_WHAT IS EXPECTED_
Tell how many lines in the data below contain "Main", using one number as the whole reply.

_DATA_
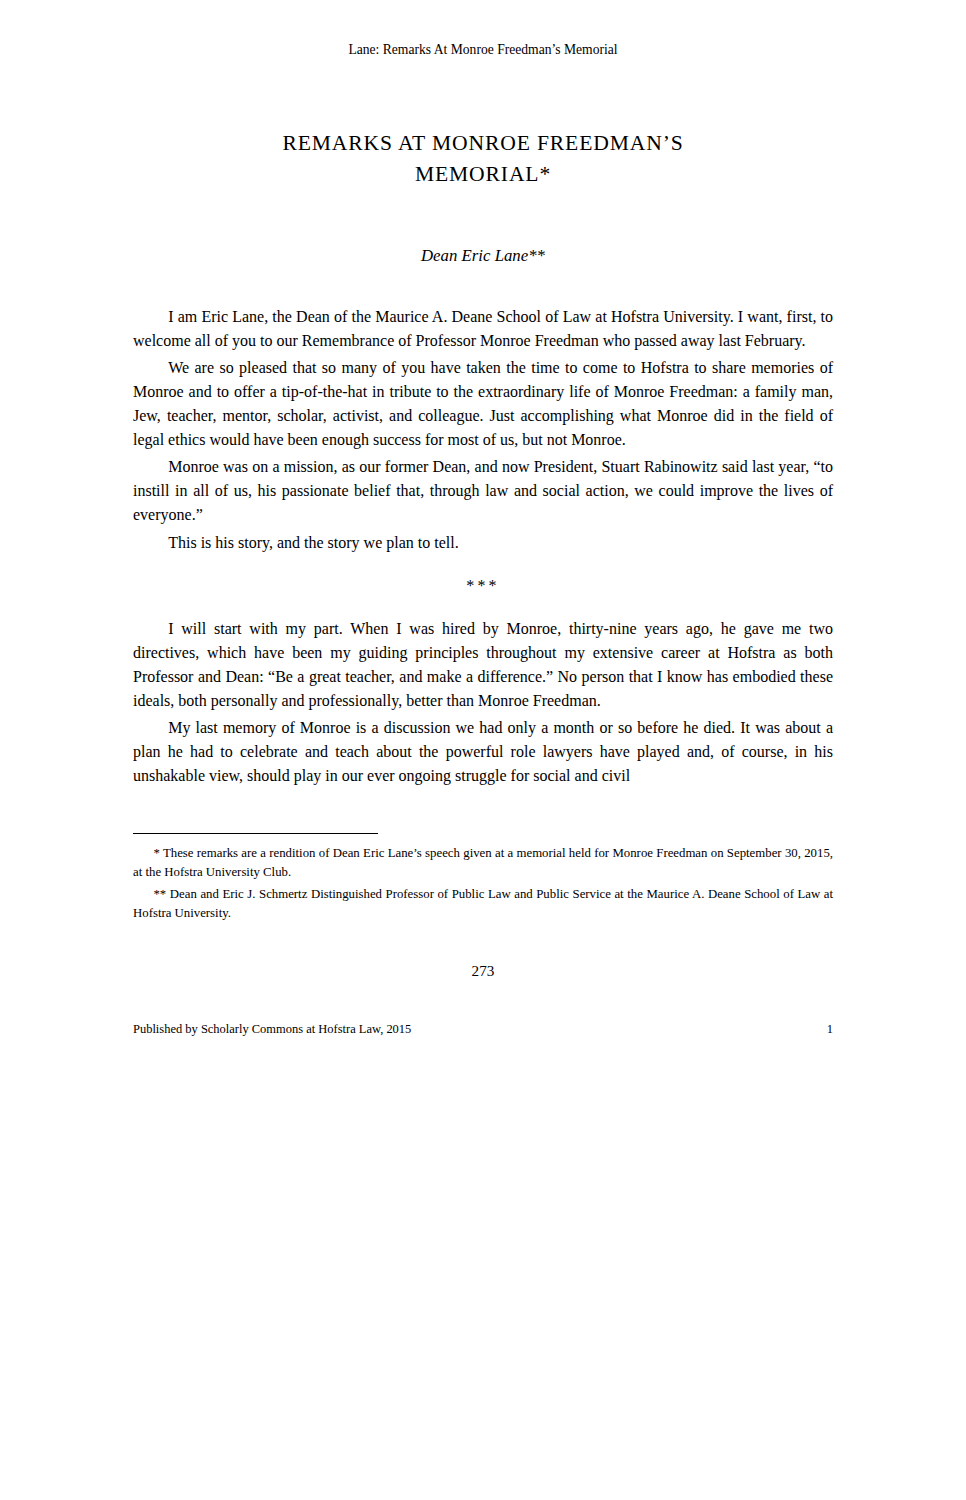Lane: Remarks At Monroe Freedman’s Memorial
REMARKS AT MONROE FREEDMAN’S
MEMORIAL*
Dean Eric Lane**
I am Eric Lane, the Dean of the Maurice A. Deane School of Law at Hofstra University. I want, first, to welcome all of you to our Remembrance of Professor Monroe Freedman who passed away last February.
We are so pleased that so many of you have taken the time to come to Hofstra to share memories of Monroe and to offer a tip-of-the-hat in tribute to the extraordinary life of Monroe Freedman: a family man, Jew, teacher, mentor, scholar, activist, and colleague. Just accomplishing what Monroe did in the field of legal ethics would have been enough success for most of us, but not Monroe.
Monroe was on a mission, as our former Dean, and now President, Stuart Rabinowitz said last year, “to instill in all of us, his passionate belief that, through law and social action, we could improve the lives of everyone.”
This is his story, and the story we plan to tell.
***
I will start with my part. When I was hired by Monroe, thirty-nine years ago, he gave me two directives, which have been my guiding principles throughout my extensive career at Hofstra as both Professor and Dean: “Be a great teacher, and make a difference.” No person that I know has embodied these ideals, both personally and professionally, better than Monroe Freedman.
My last memory of Monroe is a discussion we had only a month or so before he died. It was about a plan he had to celebrate and teach about the powerful role lawyers have played and, of course, in his unshakable view, should play in our ever ongoing struggle for social and civil
* These remarks are a rendition of Dean Eric Lane’s speech given at a memorial held for Monroe Freedman on September 30, 2015, at the Hofstra University Club.
** Dean and Eric J. Schmertz Distinguished Professor of Public Law and Public Service at the Maurice A. Deane School of Law at Hofstra University.
273
Published by Scholarly Commons at Hofstra Law, 2015 1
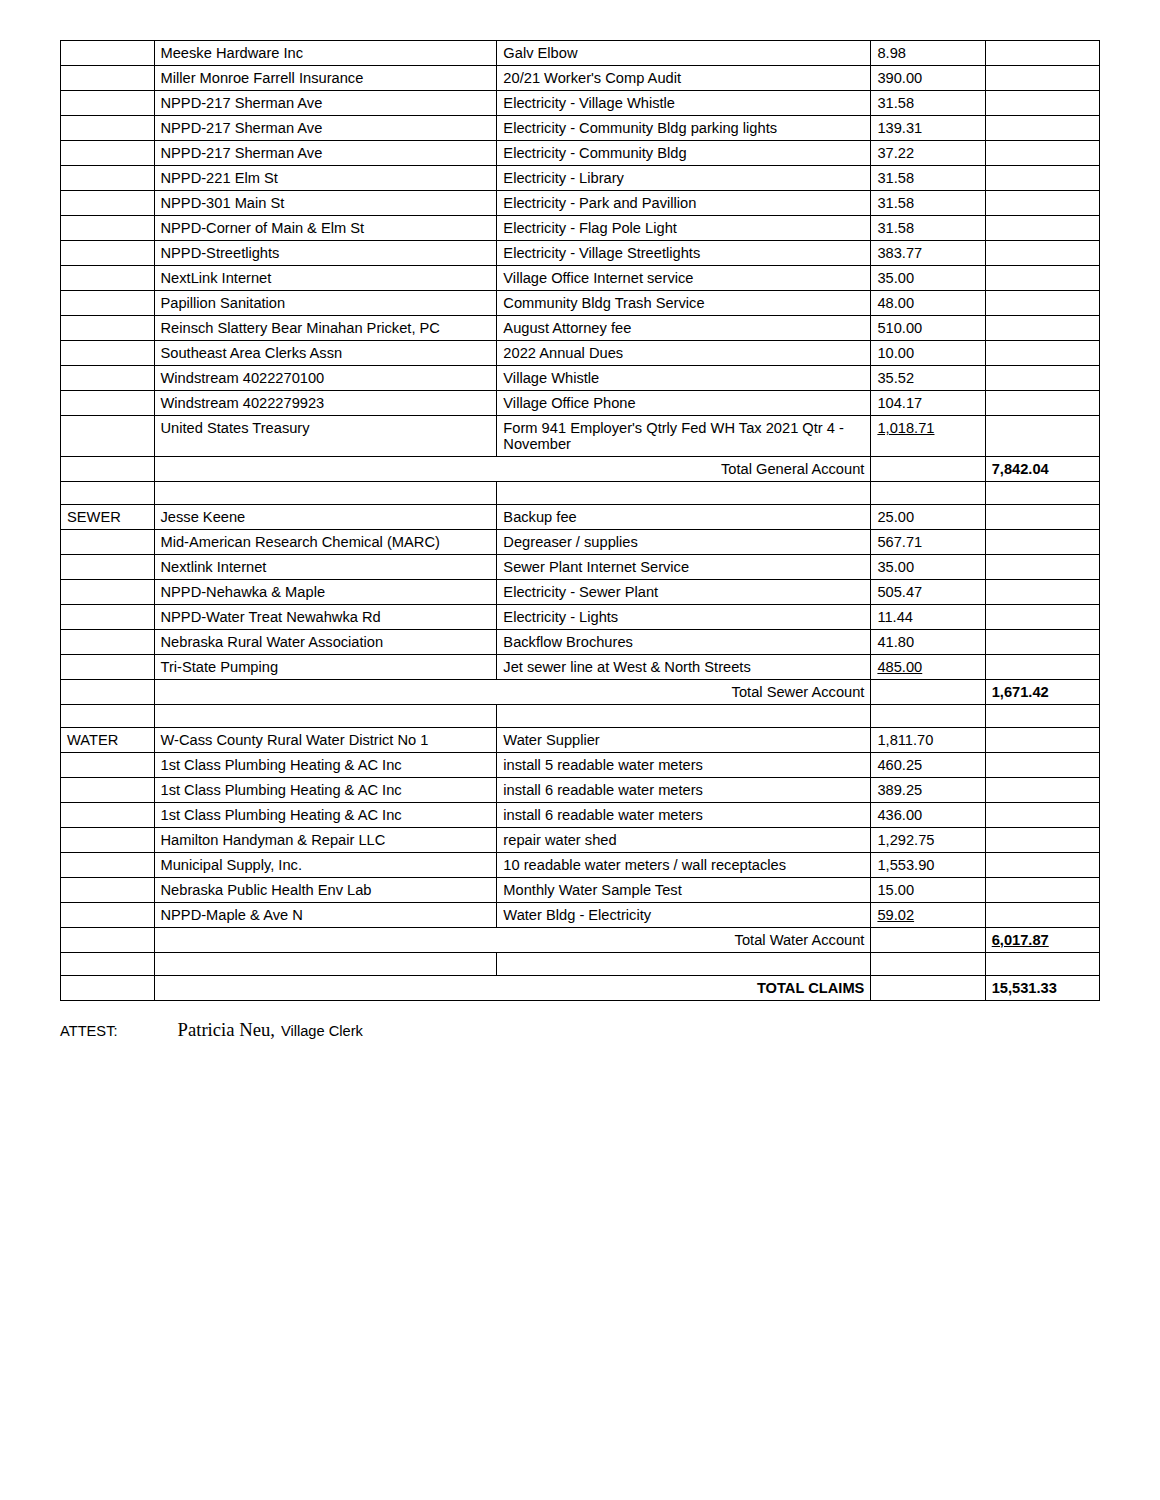| | Meeske Hardware Inc | Galv Elbow | 8.98 | |
| | Miller Monroe Farrell Insurance | 20/21 Worker's Comp Audit | 390.00 | |
| | NPPD-217 Sherman Ave | Electricity - Village Whistle | 31.58 | |
| | NPPD-217 Sherman Ave | Electricity - Community Bldg parking lights | 139.31 | |
| | NPPD-217 Sherman Ave | Electricity - Community Bldg | 37.22 | |
| | NPPD-221 Elm St | Electricity - Library | 31.58 | |
| | NPPD-301 Main St | Electricity - Park and Pavillion | 31.58 | |
| | NPPD-Corner of Main & Elm St | Electricity - Flag Pole Light | 31.58 | |
| | NPPD-Streetlights | Electricity - Village Streetlights | 383.77 | |
| | NextLink Internet | Village Office Internet service | 35.00 | |
| | Papillion Sanitation | Community Bldg Trash Service | 48.00 | |
| | Reinsch Slattery Bear Minahan Pricket, PC | August Attorney fee | 510.00 | |
| | Southeast Area Clerks Assn | 2022 Annual Dues | 10.00 | |
| | Windstream 4022270100 | Village Whistle | 35.52 | |
| | Windstream 4022279923 | Village Office Phone | 104.17 | |
| | United States Treasury | Form 941 Employer's Qtrly Fed WH Tax 2021 Qtr 4 - November | 1,018.71 | |
| | Total General Account | | 7,842.04 |
| SEWER | Jesse Keene | Backup fee | 25.00 | |
| | Mid-American Research Chemical (MARC) | Degreaser / supplies | 567.71 | |
| | Nextlink Internet | Sewer Plant Internet Service | 35.00 | |
| | NPPD-Nehawka & Maple | Electricity - Sewer Plant | 505.47 | |
| | NPPD-Water Treat Newahwka Rd | Electricity - Lights | 11.44 | |
| | Nebraska Rural Water Association | Backflow Brochures | 41.80 | |
| | Tri-State Pumping | Jet sewer line at West & North Streets | 485.00 | |
| | Total Sewer Account | | 1,671.42 |
| WATER | W-Cass County Rural Water District No 1 | Water Supplier | 1,811.70 | |
| | 1st Class Plumbing Heating & AC Inc | install 5 readable water meters | 460.25 | |
| | 1st Class Plumbing Heating & AC Inc | install 6 readable water meters | 389.25 | |
| | 1st Class Plumbing Heating & AC Inc | install 6 readable water meters | 436.00 | |
| | Hamilton Handyman & Repair LLC | repair water shed | 1,292.75 | |
| | Municipal Supply, Inc. | 10 readable water meters / wall receptacles | 1,553.90 | |
| | Nebraska Public Health Env Lab | Monthly Water Sample Test | 15.00 | |
| | NPPD-Maple & Ave N | Water Bldg - Electricity | 59.02 | |
| | Total Water Account | | 6,017.87 |
| | TOTAL CLAIMS | | 15,531.33 |
ATTEST:Patricia Neu, Village Clerk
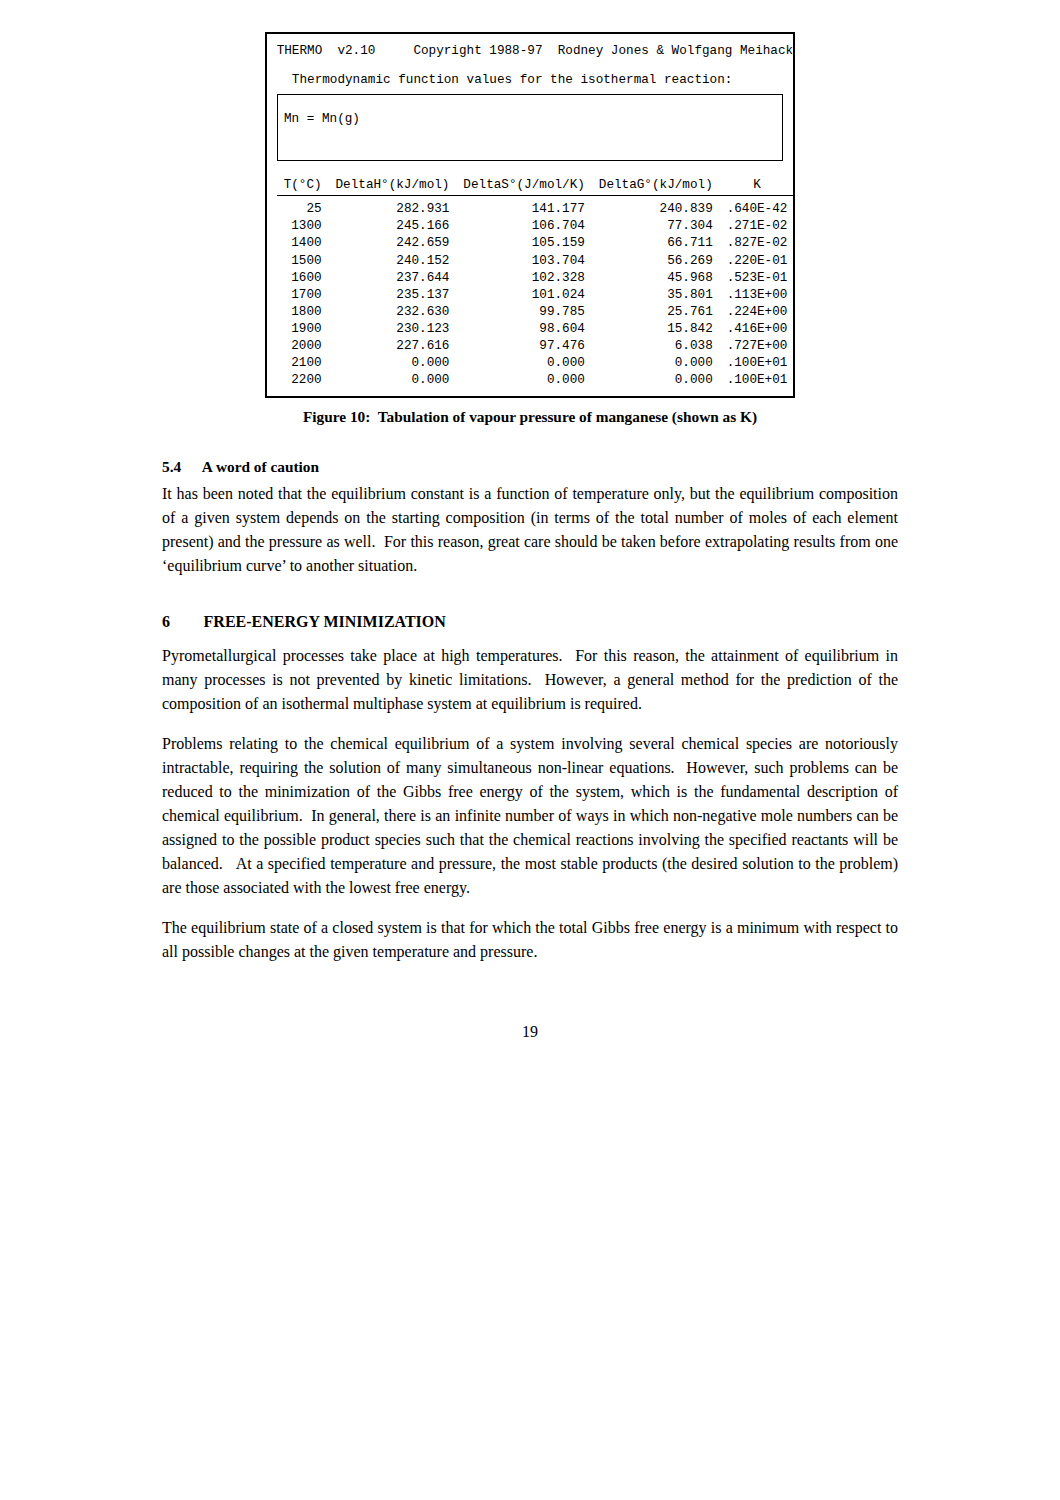THERMO v2.10 Copyright 1988-97 Rodney Jones & Wolfgang Meihack
Thermodynamic function values for the isothermal reaction:
Mn = Mn(g)
| T(°C) | DeltaH°(kJ/mol) | DeltaS°(J/mol/K) | DeltaG°(kJ/mol) | K |
| --- | --- | --- | --- | --- |
| 25 | 282.931 | 141.177 | 240.839 | .640E-42 |
| 1300 | 245.166 | 106.704 | 77.304 | .271E-02 |
| 1400 | 242.659 | 105.159 | 66.711 | .827E-02 |
| 1500 | 240.152 | 103.704 | 56.269 | .220E-01 |
| 1600 | 237.644 | 102.328 | 45.968 | .523E-01 |
| 1700 | 235.137 | 101.024 | 35.801 | .113E+00 |
| 1800 | 232.630 | 99.785 | 25.761 | .224E+00 |
| 1900 | 230.123 | 98.604 | 15.842 | .416E+00 |
| 2000 | 227.616 | 97.476 | 6.038 | .727E+00 |
| 2100 | 0.000 | 0.000 | 0.000 | .100E+01 |
| 2200 | 0.000 | 0.000 | 0.000 | .100E+01 |
Figure 10: Tabulation of vapour pressure of manganese (shown as K)
5.4 A word of caution
It has been noted that the equilibrium constant is a function of temperature only, but the equilibrium composition of a given system depends on the starting composition (in terms of the total number of moles of each element present) and the pressure as well. For this reason, great care should be taken before extrapolating results from one ‘equilibrium curve’ to another situation.
6 FREE-ENERGY MINIMIZATION
Pyrometallurgical processes take place at high temperatures. For this reason, the attainment of equilibrium in many processes is not prevented by kinetic limitations. However, a general method for the prediction of the composition of an isothermal multiphase system at equilibrium is required.
Problems relating to the chemical equilibrium of a system involving several chemical species are notoriously intractable, requiring the solution of many simultaneous non-linear equations. However, such problems can be reduced to the minimization of the Gibbs free energy of the system, which is the fundamental description of chemical equilibrium. In general, there is an infinite number of ways in which non-negative mole numbers can be assigned to the possible product species such that the chemical reactions involving the specified reactants will be balanced. At a specified temperature and pressure, the most stable products (the desired solution to the problem) are those associated with the lowest free energy.
The equilibrium state of a closed system is that for which the total Gibbs free energy is a minimum with respect to all possible changes at the given temperature and pressure.
19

_EXPECTED OUTPUT_
2